Task directions – For each record here, output an exact copy.

----- The data

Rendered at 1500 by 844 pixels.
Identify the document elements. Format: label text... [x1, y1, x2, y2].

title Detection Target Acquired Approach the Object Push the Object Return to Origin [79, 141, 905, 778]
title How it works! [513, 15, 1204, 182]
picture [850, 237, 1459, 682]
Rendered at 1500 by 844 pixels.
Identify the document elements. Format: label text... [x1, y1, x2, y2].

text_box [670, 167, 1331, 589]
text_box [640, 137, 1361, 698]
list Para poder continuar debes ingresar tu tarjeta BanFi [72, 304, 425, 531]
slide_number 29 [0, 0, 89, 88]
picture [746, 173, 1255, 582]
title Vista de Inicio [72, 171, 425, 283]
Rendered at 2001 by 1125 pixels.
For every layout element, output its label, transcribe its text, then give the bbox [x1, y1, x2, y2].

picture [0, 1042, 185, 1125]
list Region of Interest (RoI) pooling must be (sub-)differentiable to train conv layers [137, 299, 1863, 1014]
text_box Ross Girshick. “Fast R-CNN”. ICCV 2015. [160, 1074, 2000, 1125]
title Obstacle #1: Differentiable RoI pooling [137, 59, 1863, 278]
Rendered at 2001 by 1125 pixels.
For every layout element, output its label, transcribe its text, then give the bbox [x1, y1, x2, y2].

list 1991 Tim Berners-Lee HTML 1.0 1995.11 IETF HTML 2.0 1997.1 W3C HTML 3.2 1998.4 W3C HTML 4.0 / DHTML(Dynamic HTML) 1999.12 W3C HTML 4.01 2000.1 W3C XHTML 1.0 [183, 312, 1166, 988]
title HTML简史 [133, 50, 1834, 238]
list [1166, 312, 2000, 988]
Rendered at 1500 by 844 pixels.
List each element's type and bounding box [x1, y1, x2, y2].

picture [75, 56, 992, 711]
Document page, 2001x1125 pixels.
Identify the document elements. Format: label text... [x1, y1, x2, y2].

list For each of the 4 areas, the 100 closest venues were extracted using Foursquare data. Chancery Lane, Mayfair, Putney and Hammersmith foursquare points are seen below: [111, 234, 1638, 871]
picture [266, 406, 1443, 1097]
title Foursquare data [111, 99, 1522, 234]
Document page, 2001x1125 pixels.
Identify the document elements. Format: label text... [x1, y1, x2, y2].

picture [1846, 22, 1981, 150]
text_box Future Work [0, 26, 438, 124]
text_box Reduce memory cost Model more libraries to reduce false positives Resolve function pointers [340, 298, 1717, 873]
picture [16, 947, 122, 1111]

----------

Completed task –
Rendered at 1500 by 844 pixels.
Identify the document elements. Format: label text... [x1, y1, x2, y2].

title Detection Target Acquired Approach the Object Push the Object Return to Origin [79, 141, 905, 778]
title How it works! [513, 15, 1204, 182]
picture [850, 237, 1459, 682]
Rendered at 1500 by 844 pixels.
Identify the document elements. Format: label text... [x1, y1, x2, y2].

text_box [670, 167, 1331, 589]
text_box [640, 137, 1361, 698]
list Para poder continuar debes ingresar tu tarjeta BanFi [72, 304, 425, 531]
slide_number 29 [0, 0, 89, 88]
picture [746, 173, 1255, 582]
title Vista de Inicio [72, 171, 425, 283]
Rendered at 2001 by 1125 pixels.
For every layout element, output its label, transcribe its text, then give the bbox [x1, y1, x2, y2].

picture [0, 1042, 185, 1125]
list Region of Interest (RoI) pooling must be (sub-)differentiable to train conv layers [137, 299, 1863, 1014]
text_box Ross Girshick. “Fast R-CNN”. ICCV 2015. [160, 1074, 2000, 1125]
title Obstacle #1: Differentiable RoI pooling [137, 59, 1863, 278]
Rendered at 2001 by 1125 pixels.
For every layout element, output its label, transcribe its text, then give the bbox [x1, y1, x2, y2].

list 1991 Tim Berners-Lee HTML 1.0 1995.11 IETF HTML 2.0 1997.1 W3C HTML 3.2 1998.4 W3C HTML 4.0 / DHTML(Dynamic HTML) 1999.12 W3C HTML 4.01 2000.1 W3C XHTML 1.0 [183, 312, 1166, 988]
title HTML简史 [133, 50, 1834, 238]
list [1166, 312, 2000, 988]
Rendered at 1500 by 844 pixels.
List each element's type and bounding box [x1, y1, x2, y2].

picture [75, 56, 992, 711]
Document page, 2001x1125 pixels.
Identify the document elements. Format: label text... [x1, y1, x2, y2].

list For each of the 4 areas, the 100 closest venues were extracted using Foursquare data. Chancery Lane, Mayfair, Putney and Hammersmith foursquare points are seen below: [111, 234, 1638, 871]
picture [266, 406, 1443, 1097]
title Foursquare data [111, 99, 1522, 234]
Document page, 2001x1125 pixels.
Identify the document elements. Format: label text... [x1, y1, x2, y2].

picture [1846, 22, 1981, 150]
text_box Future Work [0, 26, 438, 124]
text_box Reduce memory cost Model more libraries to reduce false positives Resolve function pointers [340, 298, 1717, 873]
picture [16, 947, 122, 1111]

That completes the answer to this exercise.